Tillikum, the 12,000 pound whale that grabbed trainer Dawn Brancheau by her ponytail and held her underwater, will continue to be involved in SeaWorld shows and will not be "subject to punishment in any form," said Jim Atchinson, president of SeaWorld Parks and Entertainment.
Atchinson said SeaWorld had video of the attack, but would not describe details of the incident or wounds that Brancheau may have suffered.
He confirmed that Brancheau had been grabbed by her long ponytail, but would not say if her hair length or her interactions with the animal in the moments before her death violated park protocols.
He said trainers will not be permitted to swim with the animals until an independent review of Brancheau's death is completed.
Former trainers have said Brancheau likely broke protocol by putting her face so close to that of the whale and letting her hair brush the whale's face.
"He pulled her in by the ponytail," Thad Lacinak, former head trainer at SeaWorld and Brancheau's teacher, told "Good Morning America." "I'm pretty sure it was her breaking protocol. ... Sometimes we get too comfortable working with these animals. Sometimes we forget what they are."
Despite being connected to the deaths of two other people -- a Canadian trainer in 1991 and a man who snuck into SeaWorld in 1999 -- Atchinson said there is no intention to euthanize Tillikum and each of the three deaths were unrelated, isolated incidents.

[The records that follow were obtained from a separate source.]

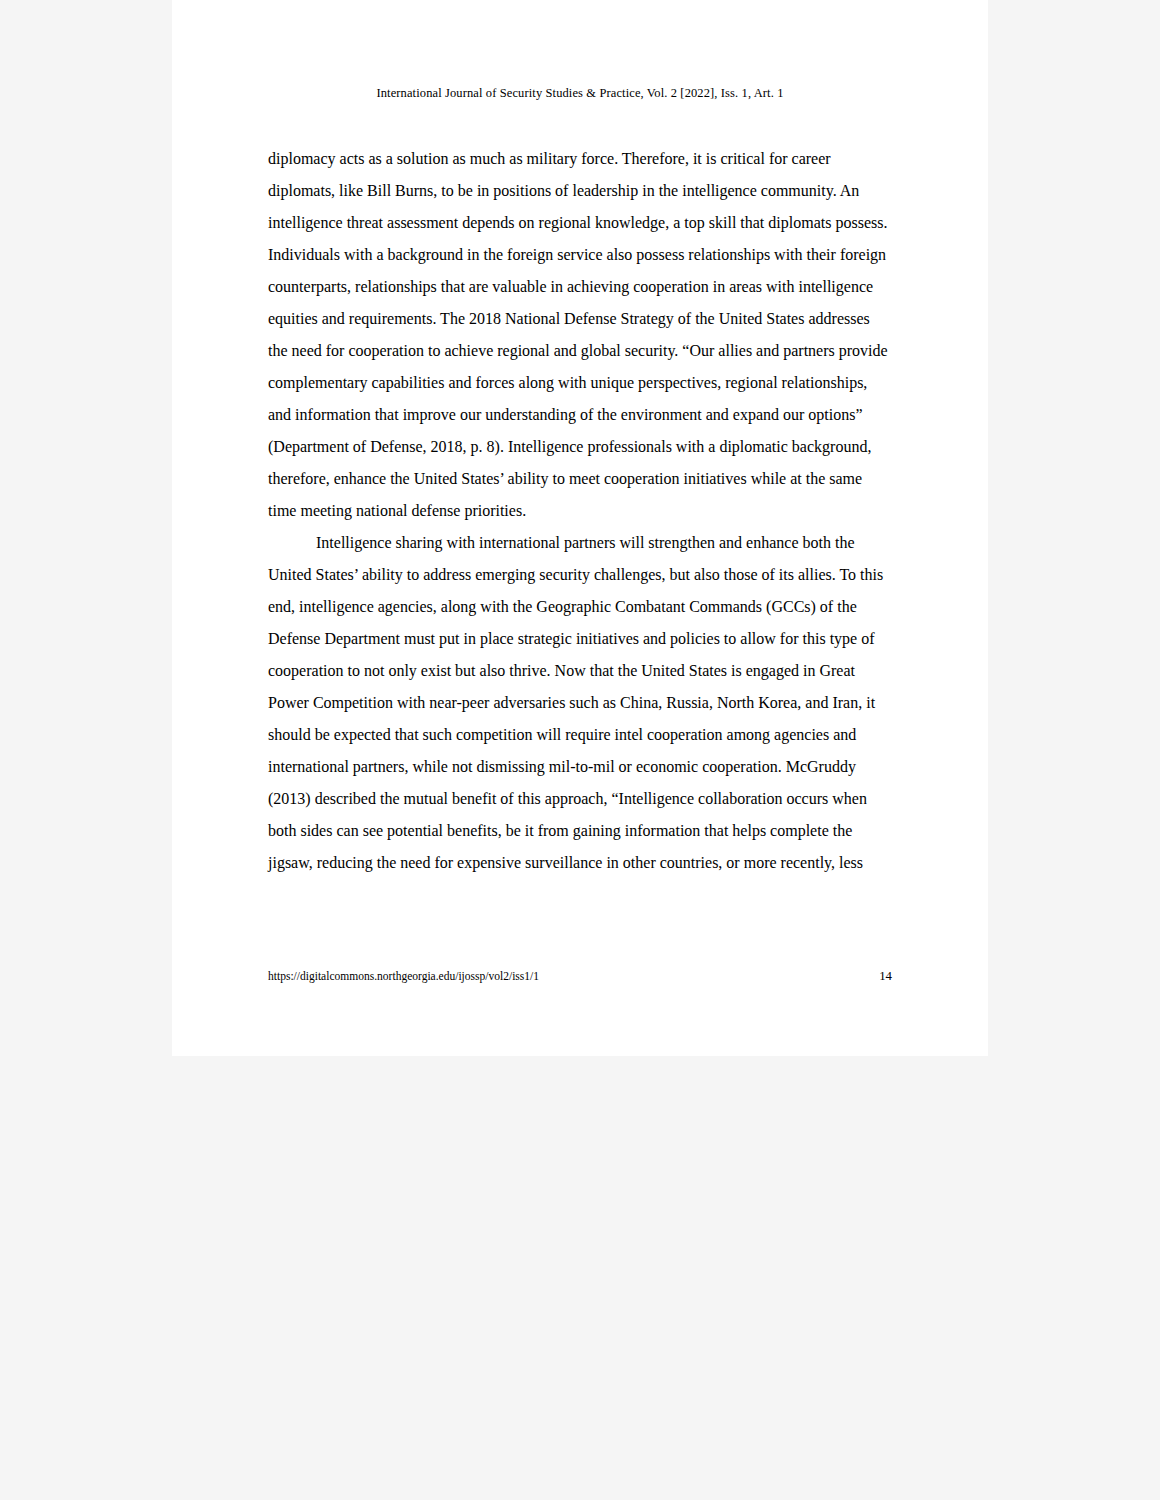International Journal of Security Studies & Practice, Vol. 2 [2022], Iss. 1, Art. 1
diplomacy acts as a solution as much as military force. Therefore, it is critical for career diplomats, like Bill Burns, to be in positions of leadership in the intelligence community. An intelligence threat assessment depends on regional knowledge, a top skill that diplomats possess. Individuals with a background in the foreign service also possess relationships with their foreign counterparts, relationships that are valuable in achieving cooperation in areas with intelligence equities and requirements. The 2018 National Defense Strategy of the United States addresses the need for cooperation to achieve regional and global security. “Our allies and partners provide complementary capabilities and forces along with unique perspectives, regional relationships, and information that improve our understanding of the environment and expand our options” (Department of Defense, 2018, p. 8). Intelligence professionals with a diplomatic background, therefore, enhance the United States’ ability to meet cooperation initiatives while at the same time meeting national defense priorities.
Intelligence sharing with international partners will strengthen and enhance both the United States’ ability to address emerging security challenges, but also those of its allies. To this end, intelligence agencies, along with the Geographic Combatant Commands (GCCs) of the Defense Department must put in place strategic initiatives and policies to allow for this type of cooperation to not only exist but also thrive. Now that the United States is engaged in Great Power Competition with near-peer adversaries such as China, Russia, North Korea, and Iran, it should be expected that such competition will require intel cooperation among agencies and international partners, while not dismissing mil-to-mil or economic cooperation. McGruddy (2013) described the mutual benefit of this approach, “Intelligence collaboration occurs when both sides can see potential benefits, be it from gaining information that helps complete the jigsaw, reducing the need for expensive surveillance in other countries, or more recently, less
https://digitalcommons.northgeorgia.edu/ijossp/vol2/iss1/1 14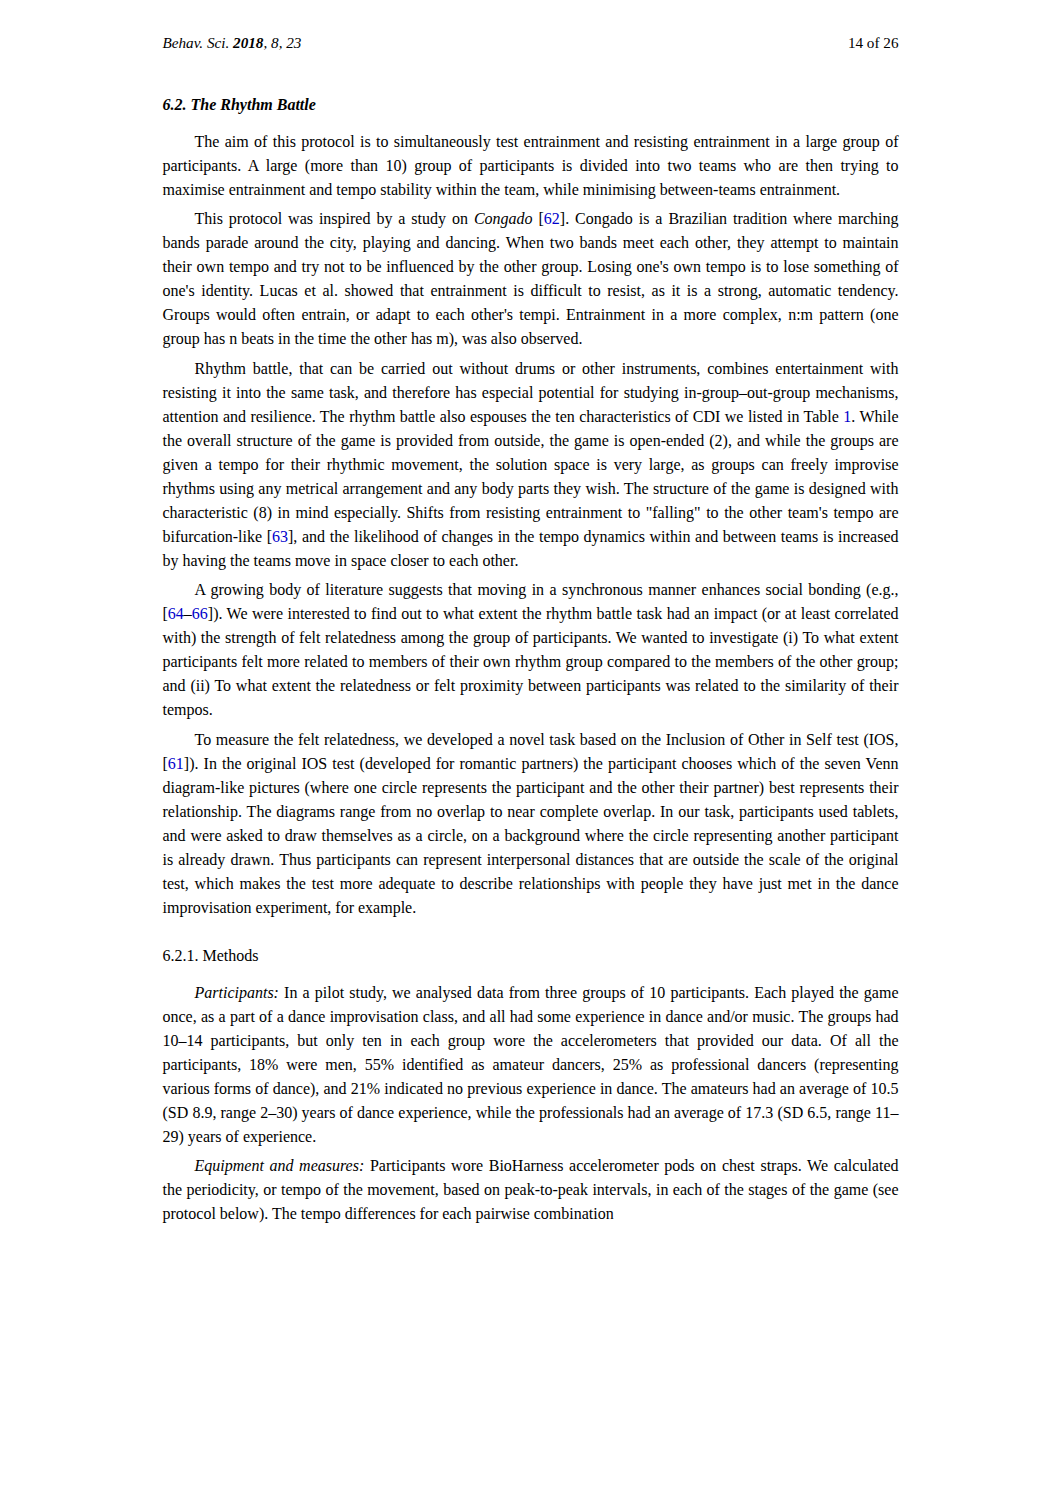Behav. Sci. 2018, 8, 23 14 of 26
6.2. The Rhythm Battle
The aim of this protocol is to simultaneously test entrainment and resisting entrainment in a large group of participants. A large (more than 10) group of participants is divided into two teams who are then trying to maximise entrainment and tempo stability within the team, while minimising between-teams entrainment.
This protocol was inspired by a study on Congado [62]. Congado is a Brazilian tradition where marching bands parade around the city, playing and dancing. When two bands meet each other, they attempt to maintain their own tempo and try not to be influenced by the other group. Losing one's own tempo is to lose something of one's identity. Lucas et al. showed that entrainment is difficult to resist, as it is a strong, automatic tendency. Groups would often entrain, or adapt to each other's tempi. Entrainment in a more complex, n:m pattern (one group has n beats in the time the other has m), was also observed.
Rhythm battle, that can be carried out without drums or other instruments, combines entertainment with resisting it into the same task, and therefore has especial potential for studying in-group–out-group mechanisms, attention and resilience. The rhythm battle also espouses the ten characteristics of CDI we listed in Table 1. While the overall structure of the game is provided from outside, the game is open-ended (2), and while the groups are given a tempo for their rhythmic movement, the solution space is very large, as groups can freely improvise rhythms using any metrical arrangement and any body parts they wish. The structure of the game is designed with characteristic (8) in mind especially. Shifts from resisting entrainment to "falling" to the other team's tempo are bifurcation-like [63], and the likelihood of changes in the tempo dynamics within and between teams is increased by having the teams move in space closer to each other.
A growing body of literature suggests that moving in a synchronous manner enhances social bonding (e.g., [64–66]). We were interested to find out to what extent the rhythm battle task had an impact (or at least correlated with) the strength of felt relatedness among the group of participants. We wanted to investigate (i) To what extent participants felt more related to members of their own rhythm group compared to the members of the other group; and (ii) To what extent the relatedness or felt proximity between participants was related to the similarity of their tempos.
To measure the felt relatedness, we developed a novel task based on the Inclusion of Other in Self test (IOS, [61]). In the original IOS test (developed for romantic partners) the participant chooses which of the seven Venn diagram-like pictures (where one circle represents the participant and the other their partner) best represents their relationship. The diagrams range from no overlap to near complete overlap. In our task, participants used tablets, and were asked to draw themselves as a circle, on a background where the circle representing another participant is already drawn. Thus participants can represent interpersonal distances that are outside the scale of the original test, which makes the test more adequate to describe relationships with people they have just met in the dance improvisation experiment, for example.
6.2.1. Methods
Participants: In a pilot study, we analysed data from three groups of 10 participants. Each played the game once, as a part of a dance improvisation class, and all had some experience in dance and/or music. The groups had 10–14 participants, but only ten in each group wore the accelerometers that provided our data. Of all the participants, 18% were men, 55% identified as amateur dancers, 25% as professional dancers (representing various forms of dance), and 21% indicated no previous experience in dance. The amateurs had an average of 10.5 (SD 8.9, range 2–30) years of dance experience, while the professionals had an average of 17.3 (SD 6.5, range 11–29) years of experience.
Equipment and measures: Participants wore BioHarness accelerometer pods on chest straps. We calculated the periodicity, or tempo of the movement, based on peak-to-peak intervals, in each of the stages of the game (see protocol below). The tempo differences for each pairwise combination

"The events surrounding those other incidents that Tillikum was involved with are quite varied," he told reporters in Orlando. "Those incidents and the nature of them had nothing to do with this event… they were a very different circumstance and events."
Atchinson said the 22-foot whale, the largest of the company's 25 orcas, will continue to be displayed and appear in shows.
Special Rules for Handling Killer Whale Tillikum.
"Tillikum," he said, "will remain an active part of the team despite what happened."
The whale, he said, had not been isolated and continues to socialize with other killer whales and trainers.
"Tillikum is an important part of our overall team here. Tillikum is not separated in any fashion and remains part of the social network of the facility," he said.
Tillikum, he said, is the only animal for which the Orlando park had a special set of protocols for which trainers had to follow, Atchinson said.
Trainers were not permitted to enter the water with Tillikum. Some reports of Brancheau's death, however, indicate she may have been standing in a shallow area of the whale's tank prior to the attack.
Saturday's killer whale show will include a video tribute to Brancheau, 40, who Atchinson described as one of the parks most skilled trainers.
Atchinson said SeaWorld and Brancheau's family would establish a memorial foundation that would "support causes she was passionate about."
SeaWorld has hired a team of marine life experts from some of the country's largest aquariums and the U.S. Navy to investigate Brancheau's death.
Killer whale shows at the company's other parks in San Diego and San Antonio will also resume tomorrow and trainers will not be permitted in the water there either.
Atchinson delivered his marks to the press standing in front of large window looking into the Orlando park's killer whale tank. Tillikum, however, was not in the tank with several other orca.